CONTRE UNE LIBYE « FRACTUREE » …
31 août 2022
CONTRE UNE LIBYE « FRACTUREE » …
Une fois de plus, le gouvernement français de 2022, non content d’être l’héritier satisfait de celui de Nicolas Sarkozy, exécuteur de Mouammar Kadhafi et destructeur de la Libye, se manifeste à l’encontre d’un peuple qui a reculé d’un demi-siècle dans son processus de développement économique, politique et culturel à la suite de l’agression subie en 2011 !
Les grands médias français se gardent de couvrir les informations concernant ce « chef d’œuvre » de la politique franco-anglo-américaine qu’est devenue la Libye d’aujourd’hui après avoir été la première puissance du continent africain avant l’interventionnisme armée de l’Occident ! Le silence quasi-total, comme celui imposé sur la guerre du Yémen, victime de l’armée saoudienne, ou sur les massacres en Afrique noire, notamment en République démocratique du Congo (environ 5 millions de victimes en une quinzaine d’années), peut être comparé à la campagne propagandiste permanente en faveur de l’Ukraine, sans respect du contradictoire.
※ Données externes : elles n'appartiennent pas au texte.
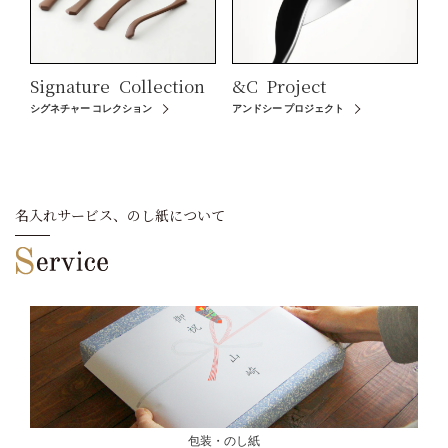
Signature
Collection
&C
Project
シグネチャー コレクション
アンドシー プロジェクト
名入れサービス、のし紙について
包装・のし紙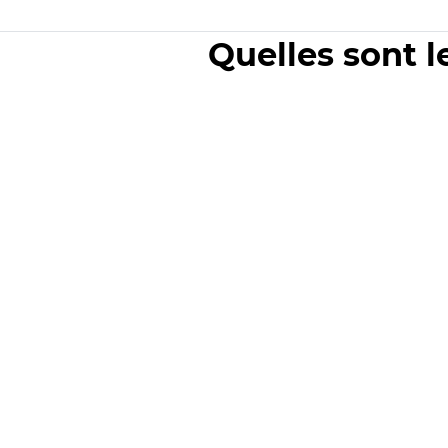
Quelles sont l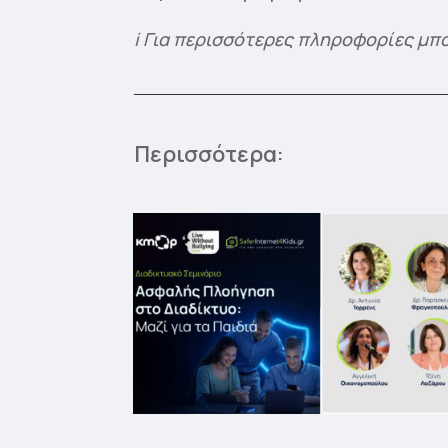
ℹ️ Για περισσότερες πληροφορίες μπ
Περισσότερα: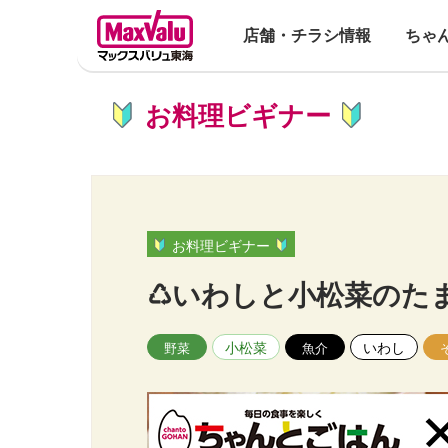
店舗・チラシ情報
ちゃ
お料理ビギナー
お料理ビギナー
♺いわしと小松菜のた
小松菜
いわし
野菜
魚介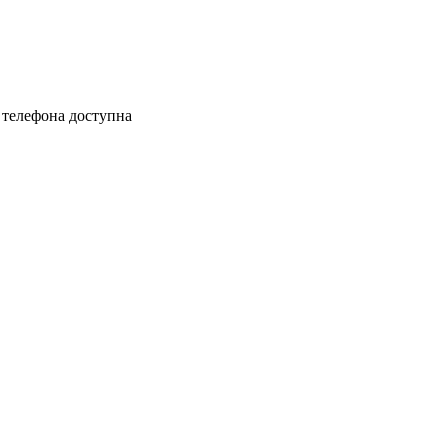
 телефона доступна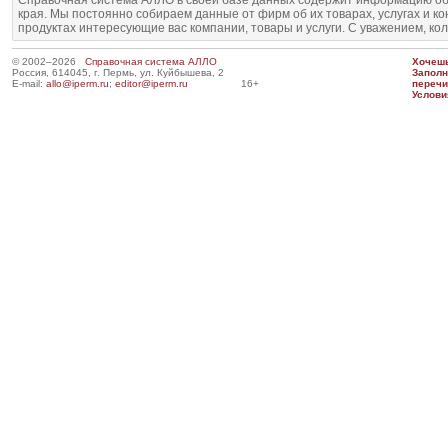
Справочная система АЛЛО в своей базе данных содержит информацию об
края. Мы постоянно собираем данные от фирм об их товарах, услугах и к
продуктах интересующие вас компании, товары и услуги. С уважением, ко
© 2002–2026
Справочная система АЛЛО
Хочешь
Россия, 614045, г. Пермь, ул. Куйбышева, 2
Запол
E-mail:
allo@iperm.ru
;
editor@iperm.ru
16+
перечи
Услови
L’Occident – dont la France – ne respecte pleinement la liberté d’expression que lorsque cela ne lui coûte rien et lorsque sa réputation n’est pas trop menacée. Le cas de la Libye est à ce propos « difficile » et la recommandation officielle est de ne pas trop « remuer » l’affaire (qui va cependant bientôt refaire surface avec le procès Sarkozy-Guéant sur l’argent libyen).
C’est pourquoi les autorités françaises tentent, avec la plus grande discrétion, de favoriser la mise en œuvre d’un projet de Fédération rassemblant les différentes régions de la Libye, affaiblissant considérablement le rôle de l’Etat pour le plus grand intérêt des pétroliers. Le mépris pour le principe de « l’égale souveraineté » des Etats, mis pourtant en avant en faveur de l’Ukraine, est grossier. Les choix du peuple libyen n’ont pas d’existence réelle pour les Occidentaux : les ingérences doivent finir par l’emporter définitivement, malgré une évolution politique progressive : l’un des fils de Mouammar Kadhafi, Saïf-al-Islam, avait obtenu lors d’un sondage pour les élections présidentielles (qui n’ont pas eu lieu) 50% de positions favorables !
Pour la France et la plupart des puissances du monde, le seul intérêt que présente la Libye est son pétrole – qui, il est vrai, est d’une qualité supérieure. Accessoirement, le territoire libyen peut faire obstacle au mouvement migratoire venant d’Afrique subsaharienne. L’ « Humanisme » occidental ne va pas jusqu’à s’intéresser aux hommes et aux femmes de Libye, tout comme à la « belle » époque coloniale, il avait admis la conquête de la Libye par l’Italie de Mussolini !
La seule différence d’avec l’avant-guerre « italien », c’est qu’il y a désormais un véritable cartel d’Etats s’ingérant dans les affaires intérieures libyennes (le Qatar, l’Egypte, la Turquie, les Etats-Unis, la Russie, la France, etc. attisant les querelles entre tribus, clans, milices, etc.) afin de tirer un profit optimal en puisant dans les ressources libyennes.
Le gouvernement français, qui entend conserver les avantages acquis par son action liquidatrice du régime de Mouammar Kadhafi, vise avant tout à organiser le pays pour que soit garantie la circulation du pétrole. C’est le souhait des grandes compagnies !
Il n’est pas question de laisser place à une élection présidentielle qui permettrait la victoire d’un candidat « insuffisamment » pro-occidental.
De plus, le fédéralisme permettrait un partage du pays en zones d’influence, comme durant les années d’après la Seconde Guerre mondiale où la France, par exemple, contrôlait le Sud, c’est-à-dire, la région du Fezzan.
Cette diplomatie française – illustration s’il en était besoin d’une politique étrangère éloignée de ce qui serait exigible dans une démocratie mais qui veut faire croire qu’elle est inspirée, surtout en Afrique, de la volonté de protéger les droits de l’Homme et des Peuples contre les « intrus » (tels les Russes !) – ne fait que prolonger sous des formes nouvelles la politique de subordination coloniale pratiquée de longue date. La France n’est pas encore guérie de cette pathologie méprisante pour les civilisations et les peuples non-européens comme en témoigne avec brutalité un certain racisme.
Suivre avec vigilance la politique occidentale vis-à-vis de la Libye, et particulièrement celle du régime d’Emmanuel Macron, c’est tenter de veiller à ce que les atteintes au principe fondamental de « l’égale souveraineté des Etats » garanti par la Charte des Nations Unies ne soient pas trop faciles à développer contre un peuple qui ne menace personne, qui tente d’assurer simplement sa survie, malgré une opinion internationale anesthésiée.